Several ASEAN diplomats have blamed Indonesian senior officials for their failure to consult ASEAN members on the draft in advance. One of them said that while the draft was ideal and contained imperatives drawn from the UN and other international instruments, it did not reflect ASEAN thinking.

Worst of all, they said, they did not have the sense of ownership at all. For example, the call for free and regular elections could embarrass certain ASEAN members that do not have them.

Apart from these controversial aspects, the plan outlines ASEAN cooperation in fighting transnational crime and other areas. The draft maintains ASEAN basis principles, including unanimity, non-interference in members' internal affairs, respect for national sovereignty, peaceful settlement of disputes and comprehensive security. The security community is one of the three pillars for the establishment of the ASEAN Community by 2020, which was approved by leaders of the organisation last October. The other two pillars are the ASEAN Economic Community and the ASEAN Social and Cultural Community.

Another reason is how Indonesia going to deal with the grouping's only pariah member, Myanmar. Unlike in the previous seven years since its admission, Myanmar's perpetuated political crisiscontinue to punish the well-being of ASEAN-EU relations. After more than 13 years of apprehension, Myanmar remains an impediment to ASEAN-EU cooperation as some of the EU members want to please ASEAN.

However, the enlargement of the EU in May saw 10 new members enter the union. Some of them know first hand what it means to be a pariah state. Now as new democracies and EU members, countries such as Poland, Hungary, the Czech Republic, Latvia and others want the EU to be firmer with Myanmar so that it is held accountable for its actions.

Now ASEAN and the EU are looking for a way out, a compromise rather, which is not easy. It has been suggested that Myanmar should downgrade its representative at ASEM from the head of state to the foreign-ministerial level to allow the EU leaders, who could be reluctant to join the Myanmarese junta leader Prime Minister Khint Nyunt, to attend the summit.

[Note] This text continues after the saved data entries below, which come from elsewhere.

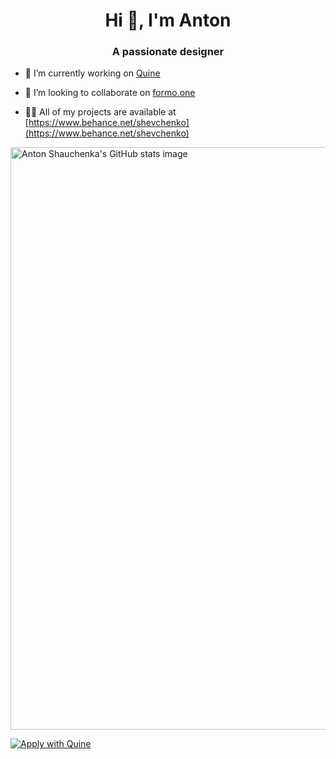 <h1 align="center">Hi 👋, I'm Anton</h1>
<h3 align="center">A passionate designer</h3>

- 🔭 I’m currently working on [Quine](https://quine.sh)

- 👯 I’m looking to collaborate on [formo.one](https://formo.one)

- 👨‍💻 All of my projects are available at [https://www.behance.net/shevchenko](https://www.behance.net/shevchenko)

<img src="https://quine.sh/gh-stats-simple/toha" alt="Anton Shauchenka's GitHub stats image" width="932px">

<a href="https://dev.quine.sh/apply/53082289" target="_blank" rel="noopener">![Apply with Quine](https://dev.quine.sh/images/awq-btn.png)</a>
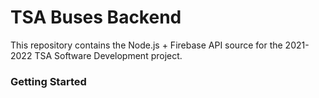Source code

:<h1>TSA Buses Backend</h1>

<p>
    This repository contains the Node.js + Firebase API source for the 2021-2022 TSA Software Development project.
</p>

<h3>Getting Started</h3>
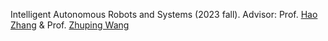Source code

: Intelligent Autonomous Robots and Systems (2023 fall). 
Advisor: Prof. [Hao Zhang](https://ivcm.tongji.edu.cn/info/1100/1177.htm) & Prof. [Zhuping Wang](https://ivcm.tongji.edu.cn/info/1100/1178.htm)
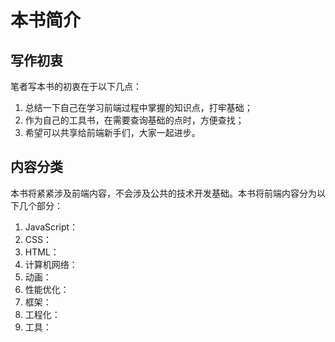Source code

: # 本书简介

## 写作初衷

笔者写本书的初衷在于以下几点：

1. 总结一下自己在学习前端过程中掌握的知识点，打牢基础；
2. 作为自己的工具书，在需要查询基础的点时，方便查找；
3. 希望可以共享给前端新手们，大家一起进步。

## 内容分类

本书将紧紧涉及前端内容，不会涉及公共的技术开发基础。本书将前端内容分为以下几个部分：

1. JavaScript：
2. CSS：
3. HTML：
4. 计算机网络：
5. 动画：
6. 性能优化：
7. 框架：
8. 工程化：
9. 工具：





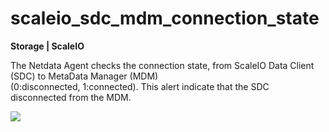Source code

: # scaleio_sdc_mdm_connection_state

**Storage | ScaleIO**

The Netdata Agent checks the connection state, from ScaleIO Data Client (SDC) to MetaData Manager (MDM)  
(0:disconnected, 1:connected). This alert indicate that the SDC disconnected from the MDM. 

![](https://drive.google.com/uc?export=view&id=1elXR92OQn3sWVGXUCjpGi-NwcLNYE24g)


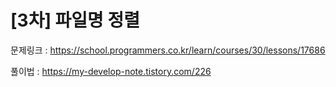 # [3차] 파일명 정렬

문제링크 : https://school.programmers.co.kr/learn/courses/30/lessons/17686

풀이법 : https://my-develop-note.tistory.com/226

Will Myanmar accept such a formula? It will not be long before we find out. Before the formation of the ASEM in1996, Myanmar was the only thing standing in the way of ASEAN-European cooperation. Now it continues to undermine the whole gamut of Asian-European relations.

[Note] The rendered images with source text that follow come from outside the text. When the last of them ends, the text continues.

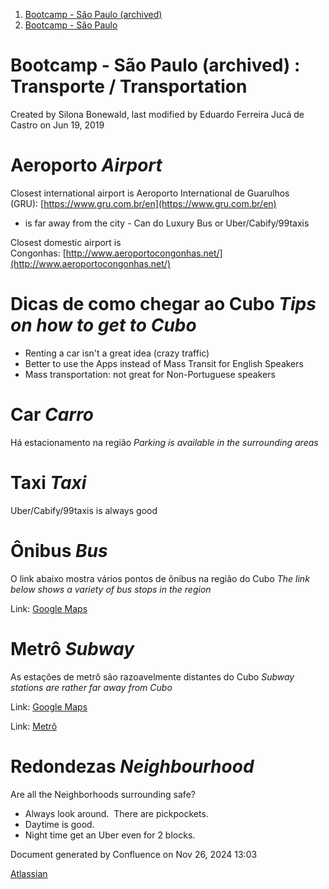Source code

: 1. [Bootcamp - São Paulo (archived)](index.html)
2. [Bootcamp - São Paulo](18874376.html)

# Bootcamp - São Paulo (archived) : Transporte / Transportation

Created by Silona Bonewald, last modified by Eduardo Ferreira Jucá de Castro on Jun 19, 2019

# Aeroporto *Airport*

Closest international airport is Aeroporto International de Guarulhos (GRU): [https://www.gru.com.br/en](https://www.gru.com.br/en)

- is far away from the city - Can do Luxury Bus or Uber/Cabify/99taxis

Closest domestic airport is Congonhas: [http://www.aeroportocongonhas.net/](http://www.aeroportocongonhas.net/)

# Dicas de como chegar ao Cubo *Tips on how to get to Cubo*

- Renting a car isn't a great idea (crazy traffic)
- Better to use the Apps instead of Mass Transit for English Speakers
- Mass transportation: not great for Non-Portuguese speakers

# Car *Carro*

Há estacionamento na região *Parking is available in the surrounding areas*

# Taxi *Taxi*

Uber/Cabify/99taxis is always good

# Ônibus *Bus*

O link abaixo mostra vários pontos de ônibus na região do Cubo *The link below shows a variety of bus stops in the region*

Link: [Google Maps](https://www.google.com/maps/search/%C3%B4nibus/@-23.5980123,-46.685645,16z/data=!3m1!4b1!4m8!2m7!3m6!1zw7RuaWJ1cw!2sCubo+Ita%C3%BA+-+Alameda+Vicente+Pinzon,+54+-+Vila+Ol%C3%ADmpia,+S%C3%A3o+Paulo+-+SP,+04547-130!3s0x94ce574e7a73d30d:0x862a31742765a371!4m2!1d-46.6869284!2d-23.596636)

# Metrô *Subway*

As estações de metrô são razoavelmente distantes do Cubo *Subway stations are rather far away from Cubo*

Link: [Google Maps](https://www.google.com/maps/search/metro/@-23.5979621,-46.6987772,14z/data=!3m1!4b1!4m8!2m7!3m6!1smetro!2sCubo+Ita%C3%BA+-+Alameda+Vicente+Pinzon,+54+-+Vila+Ol%C3%ADmpia,+S%C3%A3o+Paulo+-+SP,+04547-130!3s0x94ce574e7a73d30d:0x862a31742765a371!4m2!1d-46.6869284!2d-23.596636)

Link: [Metrô](http://www.metro.sp.gov.br/)

# Redondezas *Neighbourhood*

Are all the Neighborhoods surrounding safe?

- Always look around.  There are pickpockets.
- Daytime is good.
- Night time get an Uber even for 2 blocks.

Document generated by Confluence on Nov 26, 2024 13:03

[Atlassian](http://www.atlassian.com/)
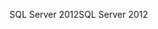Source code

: <span data-ttu-id="90453-101">SQL Server 2012</span><span class="sxs-lookup"><span data-stu-id="90453-101">SQL Server 2012</span></span>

The Netherlands, which will assume the rotating presidency of the EU on July 1, is trying to save the Asia-Europe summit and wishes to see it proceed as scheduled.

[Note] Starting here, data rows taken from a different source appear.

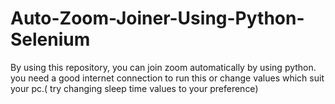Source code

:# Auto-Zoom-Joiner-Using-Python-Selenium
By using this repository, you can join zoom automatically by using python. you need a good internet connection to run this or change values which suit your pc.( try changing sleep time values to your preference)
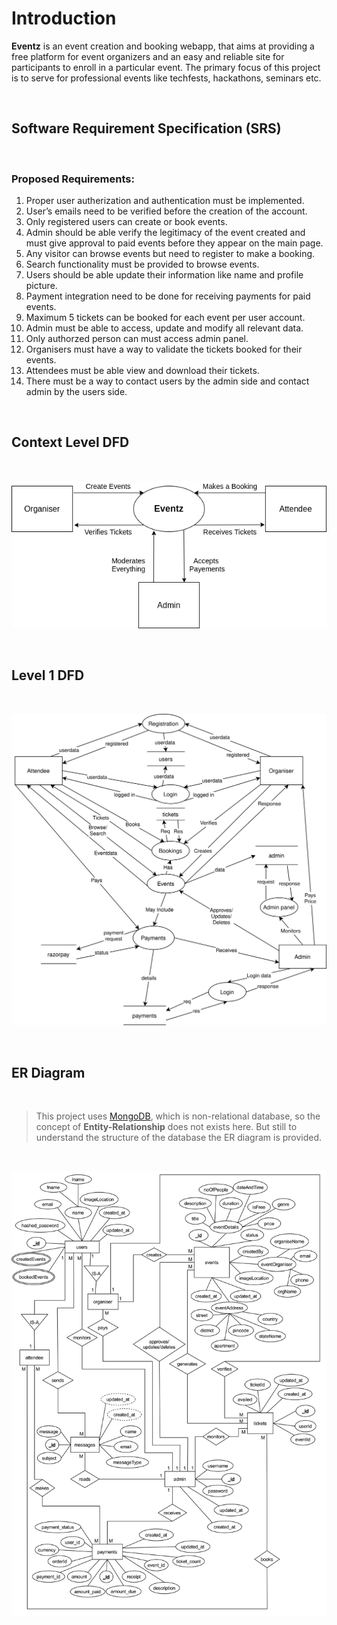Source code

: # Introduction

**Eventz** is an event creation and booking webapp, that aims at providing a free platform for event organizers and an easy and reliable site for participants to enroll in a particular event. The primary focus of this project is to serve for professional events like techfests, hackathons, seminars etc.

</br>

## Software Requirement Specification (SRS)

</br>

### Proposed Requirements: 

1. Proper user autherization and authentication must be implemented.
2. User’s emails need to be verified before the creation of the account.
3. Only registered users can create or book events.
4. Admin should be able verify the legitimacy of the event created and must give approval to paid events before they appear on the main page.
5. Any visitor can browse events but need to register to make a booking.
6. Search functionality must be provided to browse events.
7. Users should be able update their information like name and profile picture.
8. Payment integration need to be done for receiving payments for paid events.
9. Maximum 5 tickets can be booked for each event per user account.
10. Admin must be able to access, update and modify all relevant data.
11. Only authorzed person can must access admin panel.
12. Organisers must have a way to validate the tickets booked for their events.
13. Attendees must be able view and download their tickets.
14. There must be a way to contact users by the admin side and contact admin by the users side.

</br>


## Context Level DFD

</br>

![](./Level0_DFD.png)

</br>

## Level 1 DFD

</br>

![](./LevelOneDFD.svg)

</br>

## ER Diagram

</br>

> This project uses [MongoDB](https://www.mongodb.com/), which is non-relational database, so the concept of **Entity-Relationship** does not exists here. But still to understand the structure of the database the ER diagram is provided.

</br>

![](./ERDiagram.svg)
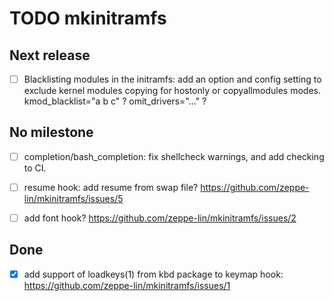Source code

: TODO mkinitramfs
================


Next release
------------

  - [ ] Blacklisting modules in the initramfs:
        add an option and config setting to exclude kernel modules copying
        for hostonly or copyallmodules modes.
        kmod_blacklist="a b c" ? omit_drivers="..." ?


No milestone
------------

  - [ ] completion/bash_completion:
        fix shellcheck warnings, and add checking to CI.

  - [ ] resume hook: add resume from swap file?
        https://github.com/zeppe-lin/mkinitramfs/issues/5

  - [ ] add font hook?
        https://github.com/zeppe-lin/mkinitramfs/issues/2

Done
----

  - [x] add support of loadkeys(1) from kbd package to keymap hook:
        https://github.com/zeppe-lin/mkinitramfs/issues/1
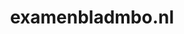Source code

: ---
layout: post
title:  "examenbladmbo.nl"
internal_url:  "/data/examenbladmbo.nl.html"
categories: dutchgov
---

Two important ASEM ministerial meetings concerning financial and economic matters were cancelled recently.

Amid increased external pressure on Myanmar from the EU, ASEAN is resorting to the herd instinct, aka the ASEAN Way, by strengthening its solidarity and defending the pariah state, reluctantly or not. Better this than face humiliation from Europe.

Obviously this ingrained behaviour enables Myanmar to repeatedly exploit ASEAN and hold it captive, as a group or individual members, without changing its status quo since May 1990.

A withered ASEAN creates an unwavering Myanmar. Therefore the EU must be rock solid. It is a contest of wills. As long as ASEAN or Asia at large quarrels with Europe over Myanmar, the pariah state wins.